Thursday Jolt: Amazon gets praise. Arena, not so much.

The day's winners and losers.
Crosscut archive image.

Seattle artist Ann Gardner's glass-tile mosaic, "Convergence," is on a facade of the NBBJ-designged building on the Amazon complex.

The day's winners and losers.

Today's loser: The arena proposal. 

A new Elway poll concludes that Seattle and King County voters do not support Mayor Mike McGinn's and San Francisco hedge fund manager Chris Hansen's half-billion-dollar arena proposal. Asked four questions about the arena, just 26 percent of Seattle voters, and 30 percent of King County voters, responded positively all four times. Conversely, 30 percent of county voters and 35 percent of Seattle voters responded negatively to all four questions. 

Although 53 percent of Seattle, and 64 percent of King County respondents said they liked the idea of an arena, strong majorities in both the city (63 percent) and county (61 percent) said they were opposed to the "risk that any public money ever be needed to pay for this arena." The proposed deal includes several safeguards to protect taxpayers from floating the bill if the arena goes bankrupt or defaults on its rent payments, but the city and county are ultimately on the hook if those safeguards fail. 
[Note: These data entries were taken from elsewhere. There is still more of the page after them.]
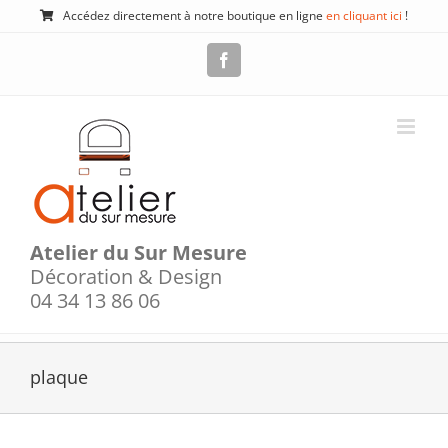
Passer
Accédez directement à notre boutique en ligne
en cliquant ici
!
au
contenu
Facebook
Atelier du Sur Mesure
Décoration & Design
04 34 13 86 06
plaque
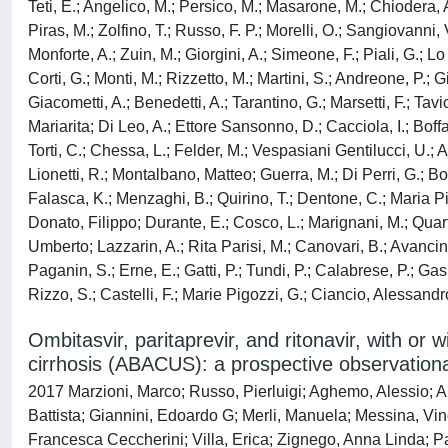
Teti, E.; Angelico, M.; Persico, M.; Masarone, M.; Chiodera
Piras, M.; Zolfino, T.; Russo, F. P.; Morelli, O.; Sangiovanni, V
Monforte, A.; Zuin, M.; Giorgini, A.; Simeone, F.; Piali, G.; 
Corti, G.; Monti, M.; Rizzetto, M.; Martini, S.; Andreone, P.; 
Giacometti, A.; Benedetti, A.; Tarantino, G.; Marsetti, F.; Ta
Mariarita; Di Leo, A.; Ettore Sansonno, D.; Cacciola, I.; Boffa,
Torti, C.; Chessa, L.; Felder, M.; Vespasiani Gentilucci, U.; 
Lionetti, R.; Montalbano, Matteo; Guerra, M.; Di Perri, G.; Bog
Falasca, K.; Menzaghi, B.; Quirino, T.; Dentone, C.; Maria Pi
Donato, Filippo; Durante, E.; Cosco, L.; Marignani, M.; Quart
Umberto; Lazzarin, A.; Rita Parisi, M.; Canovari, B.; Avancini
Paganin, S.; Erne, E.; Gatti, P.; Tundi, P.; Calabrese, P.; Gas
Rizzo, S.; Castelli, F.; Marie Pigozzi, G.; Ciancio, Alessandr
Ombitasvir, paritaprevir, and ritonavir, with or w
cirrhosis (ABACUS): a prospective observationa
2017 Marzioni, Marco; Russo, Pierluigi; Aghemo, Alessio; Alb
Battista; Giannini, Edoardo G; Merli, Manuela; Messina, Vi
Francesca Ceccherini; Villa, Erica; Zignego, Anna Linda; Pa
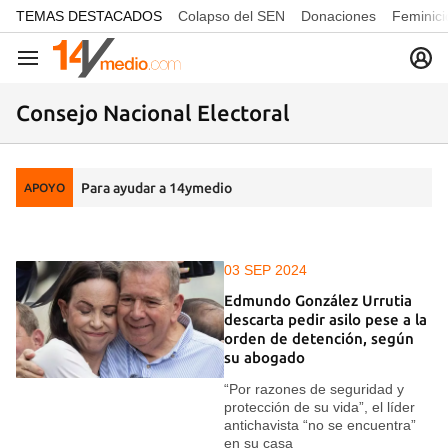
common.go-to-content
TEMAS DESTACADOS
Colapso del SEN
Donaciones
Feminici
Navegación
Consejo Nacional Electoral
Para ayudar a 14ymedio
APOYO
03 SEP 2024
Edmundo González Urrutia
descarta pedir asilo pese a la
orden de detención, según
su abogado
“Por razones de seguridad y
protección de su vida”, el líder
antichavista “no se encuentra”
en su casa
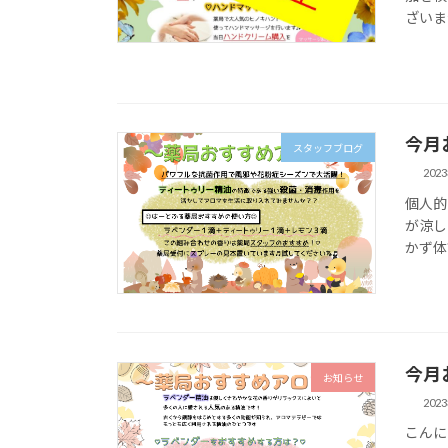
ざいませ
今月
スタッフブログ
202
個人的
が涼し
かず体
今月
お知らせ
202
こんに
Additionally, only about half of Seattle (49 percent) and county (50 percent) residents said they liked the proposed arena location in SoDo, which is home to two existing stadiums and the main truck route in and out of the Port of Seattle. 

And most Seattle residents opposed giving up some of the city's borrowing capacity to pay for a new arena: 52 percent opposed the idea, while 39 percent supported it. At the county level, 47 percent supported using bonding capacity while 45 percent opposed the idea. 

"If all four of these pieces have to be in place for the arena to be built, the odds for the deal are long," the report concludes.

Today's winner: Corporate protesters.

A local corporate titan has done the right thing, according to local lefties. At its shareholder meeting today in Seattle, flanked by protesters, Amazon announced that they are severing ties with the American Legislative Exchange Council, ALEC. 

After the New York Times did an exposé on ALEC, a conservative think tank/state-level quasi-lobbying group, the nonprofit (which relies on membership), became this year's Koch Brothers bogeyman for lefties.

"It was amazing to be there to hear these corporate executives respond to popular pressure by cutting ties to ALEC," said Rev. Angela Ying, a shareholder who attended the meeting. However, Ying — who spoke on behalf of Working Washington, a local social justice group that organized today's protest — added: "I still wish Amazon paid its fair share of taxes." Today's protest also called attention to Amazon's record of avoiding sales taxes around the country by saying it isn't physically doing business in states where many of its customers are.

We have a call in to Amazon for comment.